Foreign ministers of the two countries called each other and "exchanged greetings following the historic peace accord", a statement said, reports BBC.
President Donald Trump announced the US-brokered deal on Thursday – the only third Israeli-Arab peace treaty in the Middle East.
Although the international community has mostly welcomed the development, anger over the deal continued in Palestinians, Iran and Turkey.
Under the terms of the deal, Israel has agreed to suspend its controversial plans to annex parts of the occupied West Bank.
Israeli Foreign Minister Gabi Ashkenazi tweeted on Sunday that the two sides "decided together on the establishment of a direct communication channel ahead of the signing of the normalisation agreement between the two countries and ... to meet soon".
Israel's communications ministry said telecoms providers in the UAE had unblocked calls to numbers with Israel's +972 country code. "I congratulate the United Arab Emirates on the unblocking," said Israeli Communications Minister Yoaz Hendel.
"Many economic opportunities will now open up and these trust-building steps are important for advancing the countries' interests."
The two sides are expected to sign the accord in Washington in three weeks' time. Normalising relations will include opening embassies on each other's territory.
In another sign of the new, closer relationship, the two countries signed an agreement on Saturday relating to Covid-19 research.
Until now Israel has had no diplomatic relations with Gulf Arab countries. But shared concerns over Iran have led to unofficial contacts between them.
The agreement reportedly took Palestinian leaders by surprise.
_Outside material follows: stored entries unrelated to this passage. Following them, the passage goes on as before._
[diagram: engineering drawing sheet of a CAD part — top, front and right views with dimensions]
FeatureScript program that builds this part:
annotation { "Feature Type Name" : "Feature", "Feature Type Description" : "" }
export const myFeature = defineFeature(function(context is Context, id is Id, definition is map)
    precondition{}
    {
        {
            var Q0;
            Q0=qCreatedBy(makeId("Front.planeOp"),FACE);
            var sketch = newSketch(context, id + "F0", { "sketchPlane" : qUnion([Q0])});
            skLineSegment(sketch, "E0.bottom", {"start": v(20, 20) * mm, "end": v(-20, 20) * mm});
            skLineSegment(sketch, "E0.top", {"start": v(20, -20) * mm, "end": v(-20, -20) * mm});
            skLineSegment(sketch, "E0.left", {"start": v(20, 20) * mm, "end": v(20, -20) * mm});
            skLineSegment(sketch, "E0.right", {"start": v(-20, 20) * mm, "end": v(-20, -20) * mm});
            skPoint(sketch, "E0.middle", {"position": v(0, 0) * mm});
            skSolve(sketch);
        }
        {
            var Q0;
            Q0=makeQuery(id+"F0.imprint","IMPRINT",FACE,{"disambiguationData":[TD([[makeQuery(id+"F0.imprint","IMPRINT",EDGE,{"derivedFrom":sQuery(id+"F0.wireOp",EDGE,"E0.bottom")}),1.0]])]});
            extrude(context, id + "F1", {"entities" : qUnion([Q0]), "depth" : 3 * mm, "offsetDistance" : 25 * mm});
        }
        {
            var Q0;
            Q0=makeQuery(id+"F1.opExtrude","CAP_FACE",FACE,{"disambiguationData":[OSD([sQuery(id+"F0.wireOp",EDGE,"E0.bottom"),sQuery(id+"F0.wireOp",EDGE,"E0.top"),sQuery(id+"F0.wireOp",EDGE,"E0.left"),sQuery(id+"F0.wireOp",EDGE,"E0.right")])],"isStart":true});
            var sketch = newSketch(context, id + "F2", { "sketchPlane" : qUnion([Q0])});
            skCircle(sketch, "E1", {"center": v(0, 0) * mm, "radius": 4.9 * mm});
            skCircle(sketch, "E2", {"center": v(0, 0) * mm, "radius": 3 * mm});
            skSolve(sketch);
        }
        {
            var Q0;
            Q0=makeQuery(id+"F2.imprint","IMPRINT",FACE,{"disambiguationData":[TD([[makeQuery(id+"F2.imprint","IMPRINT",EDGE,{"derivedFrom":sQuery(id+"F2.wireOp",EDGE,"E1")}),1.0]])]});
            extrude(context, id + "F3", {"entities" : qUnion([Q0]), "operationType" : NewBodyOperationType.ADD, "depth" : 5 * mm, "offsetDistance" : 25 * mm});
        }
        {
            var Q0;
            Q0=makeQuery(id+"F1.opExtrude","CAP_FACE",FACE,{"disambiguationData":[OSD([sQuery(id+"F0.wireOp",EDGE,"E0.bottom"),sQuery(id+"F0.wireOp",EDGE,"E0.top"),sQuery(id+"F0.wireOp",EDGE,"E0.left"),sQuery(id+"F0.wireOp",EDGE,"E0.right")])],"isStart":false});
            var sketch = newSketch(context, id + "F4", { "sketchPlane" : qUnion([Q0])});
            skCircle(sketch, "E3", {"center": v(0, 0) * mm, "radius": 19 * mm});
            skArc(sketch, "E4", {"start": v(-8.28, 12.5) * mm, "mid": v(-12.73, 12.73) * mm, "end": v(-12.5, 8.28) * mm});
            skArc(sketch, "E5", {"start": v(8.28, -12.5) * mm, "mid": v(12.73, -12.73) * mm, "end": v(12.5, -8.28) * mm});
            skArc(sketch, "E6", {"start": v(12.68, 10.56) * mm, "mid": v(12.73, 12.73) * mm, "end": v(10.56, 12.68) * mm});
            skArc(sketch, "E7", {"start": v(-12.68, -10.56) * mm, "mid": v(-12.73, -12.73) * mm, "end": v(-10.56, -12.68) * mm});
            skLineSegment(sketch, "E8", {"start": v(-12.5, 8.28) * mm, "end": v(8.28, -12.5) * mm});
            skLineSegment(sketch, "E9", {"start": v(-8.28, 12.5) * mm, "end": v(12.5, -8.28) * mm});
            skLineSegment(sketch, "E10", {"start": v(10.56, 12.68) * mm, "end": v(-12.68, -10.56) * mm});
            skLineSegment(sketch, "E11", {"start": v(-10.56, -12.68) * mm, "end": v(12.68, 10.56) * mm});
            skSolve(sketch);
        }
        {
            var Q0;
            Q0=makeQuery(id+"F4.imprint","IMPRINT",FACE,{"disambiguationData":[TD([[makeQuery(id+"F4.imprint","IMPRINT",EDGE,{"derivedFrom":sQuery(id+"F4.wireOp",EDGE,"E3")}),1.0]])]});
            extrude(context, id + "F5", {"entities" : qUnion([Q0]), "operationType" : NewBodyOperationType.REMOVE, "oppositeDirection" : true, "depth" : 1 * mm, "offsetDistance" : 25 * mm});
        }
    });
A spokesman for President Mahmoud Abbas said the deal amounted to "treason".
Since Israel's declaration of independence in 1948, it has only signed peace deals with two other Arab countries - Egypt in 1979 and Jordan in 1994. Mauritania, a member of the Arab League in north-west Africa, established diplomatic relations with Israel in 1999 but severed ties in 2010.
Trump has said he expects more Arab and Muslim countries to sign treaties with Israel.
Israeli Prime Minister Benjamin Netanyahu said he had "delayed" West Bank annexation plans, but those plans remained "on the table". Annexation would make some West Bank areas officially part of Israel, dealing a blow for Palestinian plans for a state of their own.
Trump's chief adviser, Jared Kushner, said that told he and President Trump had been working on a deal between Israel and the UAE since Trump came to office.